Recorded data
————————

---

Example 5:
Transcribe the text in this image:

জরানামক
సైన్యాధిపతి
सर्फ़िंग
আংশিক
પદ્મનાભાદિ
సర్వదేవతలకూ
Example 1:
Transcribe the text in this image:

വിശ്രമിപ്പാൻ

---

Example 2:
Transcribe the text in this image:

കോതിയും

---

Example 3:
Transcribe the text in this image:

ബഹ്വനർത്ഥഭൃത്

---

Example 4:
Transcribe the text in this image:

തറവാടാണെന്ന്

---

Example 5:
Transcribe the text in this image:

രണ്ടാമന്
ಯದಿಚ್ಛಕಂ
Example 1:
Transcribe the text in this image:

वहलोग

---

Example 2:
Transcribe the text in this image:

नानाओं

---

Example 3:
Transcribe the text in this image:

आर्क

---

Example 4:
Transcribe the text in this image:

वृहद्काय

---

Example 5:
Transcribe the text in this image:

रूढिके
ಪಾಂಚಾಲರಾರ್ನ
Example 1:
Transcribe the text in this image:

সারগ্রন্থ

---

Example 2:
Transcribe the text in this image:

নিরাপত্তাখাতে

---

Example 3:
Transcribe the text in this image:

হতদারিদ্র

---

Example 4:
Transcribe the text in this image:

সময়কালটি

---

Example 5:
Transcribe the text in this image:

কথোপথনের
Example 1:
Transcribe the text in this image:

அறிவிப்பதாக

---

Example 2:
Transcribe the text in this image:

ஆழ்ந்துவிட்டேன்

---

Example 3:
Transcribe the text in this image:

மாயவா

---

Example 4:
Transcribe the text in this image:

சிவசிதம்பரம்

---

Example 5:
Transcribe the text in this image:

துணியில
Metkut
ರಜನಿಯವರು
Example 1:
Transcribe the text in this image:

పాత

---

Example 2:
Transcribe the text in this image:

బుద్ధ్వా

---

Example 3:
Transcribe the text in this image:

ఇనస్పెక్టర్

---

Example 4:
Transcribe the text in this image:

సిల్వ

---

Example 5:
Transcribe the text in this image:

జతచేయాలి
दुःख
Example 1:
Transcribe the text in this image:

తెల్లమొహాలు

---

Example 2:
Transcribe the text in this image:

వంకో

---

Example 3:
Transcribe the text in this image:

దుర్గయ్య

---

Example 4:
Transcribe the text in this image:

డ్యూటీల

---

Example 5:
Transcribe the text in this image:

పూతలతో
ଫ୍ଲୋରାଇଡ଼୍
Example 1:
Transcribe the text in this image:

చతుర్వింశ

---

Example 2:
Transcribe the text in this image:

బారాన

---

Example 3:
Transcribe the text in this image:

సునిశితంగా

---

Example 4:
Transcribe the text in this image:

————————

| Brief |
Render everything in the listing from its first line down to the line containing "ஆழ்ந்துவிட்டேன்", both included, as a Markdown table with the columns Row and Listing line, skipping blank lines.

| Output of the task |
| Row | Listing line |
|---|---|
| 1 | --- |
| 2 | Example 5: |
| 3 | Transcribe the text in this image: |
| 4 | জরানামক |
| 5 | సైన్యాధిపతి |
| 6 | सर्फ़िंग |
| 7 | আংশিক |
| 8 | પદ્મનાભાદિ |
| 9 | సర్వదేవతలకూ |
| 10 | Example 1: |
| 11 | Transcribe the text in this image: |
| 12 | വിശ്രമിപ്പാൻ |
| 13 | --- |
| 14 | Example 2: |
| 15 | Transcribe the text in this image: |
| 16 | കോതിയും |
| 17 | --- |
| 18 | Example 3: |
| 19 | Transcribe the text in this image: |
| 20 | ബഹ്വനർത്ഥഭൃത് |
| 21 | --- |
| 22 | Example 4: |
| 23 | Transcribe the text in this image: |
| 24 | തറവാടാണെന്ന് |
| 25 | --- |
| 26 | Example 5: |
| 27 | Transcribe the text in this image: |
| 28 | രണ്ടാമന് |
| 29 | ಯದಿಚ್ಛಕಂ |
| 30 | Example 1: |
| 31 | Transcribe the text in this image: |
| 32 | वहलोग |
| 33 | --- |
| 34 | Example 2: |
| 35 | Transcribe the text in this image: |
| 36 | नानाओं |
| 37 | --- |
| 38 | Example 3: |
| 39 | Transcribe the text in this image: |
| 40 | आर्क |
| 41 | --- |
| 42 | Example 4: |
| 43 | Transcribe the text in this image: |
| 44 | वृहद्काय |
| 45 | --- |
| 46 | Example 5: |
| 47 | Transcribe the text in this image: |
| 48 | रूढिके |
| 49 | ಪಾಂಚಾಲರಾರ್ನ |
| 50 | Example 1: |
| 51 | Transcribe the text in this image: |
| 52 | সারগ্রন্থ |
| 53 | --- |
| 54 | Example 2: |
| 55 | Transcribe the text in this image: |
| 56 | নিরাপত্তাখাতে |
| 57 | --- |
| 58 | Example 3: |
| 59 | Transcribe the text in this image: |
| 60 | হতদারিদ্র |
| 61 | --- |
| 62 | Example 4: |
| 63 | Transcribe the text in this image: |
| 64 | সময়কালটি |
| 65 | --- |
| 66 | Example 5: |
| 67 | Transcribe the text in this image: |
| 68 | কথোপথনের |
| 69 | Example 1: |
| 70 | Transcribe the text in this image: |
| 71 | அறிவிப்பதாக |
| 72 | --- |
| 73 | Example 2: |
| 74 | Transcribe the text in this image: |
| 75 | ஆழ்ந்துவிட்டேன் |